Чтобы глубже усвоить марксизм, очень важно знать и историю его формирования, конкретную историческую обстановку создания отдельных произведений, вышедших из-под пера творцов этой науки, знать, какие явления жизни рождали у них те или иные идеи и теории.
Судьба И.А. Бах благоприятствовала ее личному знакомству с несколькими поколениями русских и заграничных общественных деятелей, с несколькими поколениями русских революционеров, несколькими поколениями советских марксистов.

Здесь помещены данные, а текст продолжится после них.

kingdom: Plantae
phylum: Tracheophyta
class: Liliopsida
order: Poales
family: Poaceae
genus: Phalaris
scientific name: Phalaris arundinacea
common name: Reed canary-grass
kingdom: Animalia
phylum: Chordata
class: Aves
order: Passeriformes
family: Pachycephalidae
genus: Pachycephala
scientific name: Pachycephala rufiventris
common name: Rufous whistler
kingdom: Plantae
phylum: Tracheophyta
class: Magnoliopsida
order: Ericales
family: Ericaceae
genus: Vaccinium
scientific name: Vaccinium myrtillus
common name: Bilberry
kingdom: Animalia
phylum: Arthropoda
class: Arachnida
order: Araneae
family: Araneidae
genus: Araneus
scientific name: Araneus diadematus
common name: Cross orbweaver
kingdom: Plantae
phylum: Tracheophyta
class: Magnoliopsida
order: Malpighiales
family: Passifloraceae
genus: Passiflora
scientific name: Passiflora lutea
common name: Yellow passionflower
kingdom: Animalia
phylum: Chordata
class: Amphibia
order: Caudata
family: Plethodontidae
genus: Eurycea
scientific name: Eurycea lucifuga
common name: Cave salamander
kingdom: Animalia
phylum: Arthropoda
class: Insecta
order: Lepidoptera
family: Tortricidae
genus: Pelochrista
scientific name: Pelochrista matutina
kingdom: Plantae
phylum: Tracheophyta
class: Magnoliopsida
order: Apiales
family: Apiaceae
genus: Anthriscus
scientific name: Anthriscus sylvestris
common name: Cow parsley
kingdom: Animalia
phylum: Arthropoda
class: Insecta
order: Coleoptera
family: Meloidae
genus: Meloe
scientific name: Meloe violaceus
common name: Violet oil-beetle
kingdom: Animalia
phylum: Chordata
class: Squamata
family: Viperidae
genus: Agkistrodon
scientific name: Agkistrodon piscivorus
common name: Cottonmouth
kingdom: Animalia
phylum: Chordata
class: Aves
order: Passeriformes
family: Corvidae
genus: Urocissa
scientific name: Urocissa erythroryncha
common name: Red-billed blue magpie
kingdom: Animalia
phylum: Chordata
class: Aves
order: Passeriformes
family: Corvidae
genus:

На портрете отца в ее комнате стоит подпись художника – Плеханов. Ирина Алексеевна объясняет: нет, это, конечно, другой Плеханов, однофамилец. Но Георгия Валентиновича Плеханова она хорошо помнит: он жил неподалеку от их семьи, долгие годы квартировавшей в Шампеле – дачном пригороде Женевы, где поселился Алексей Николаевич Бах, вынужденный эмигрировать из России. Кто из революционных или просто прогрессивных эмигрантов не посещал этого небольшого двухквартирного коттеджа, где в домашней лаборатории расставшийся с народническими иллюзиями Алексей Николаевич, так и не закончивший Киевского университета, бывший студент-химик, вел научную работу, увенчавшуюся созданием блестящей русской школы биохимии?!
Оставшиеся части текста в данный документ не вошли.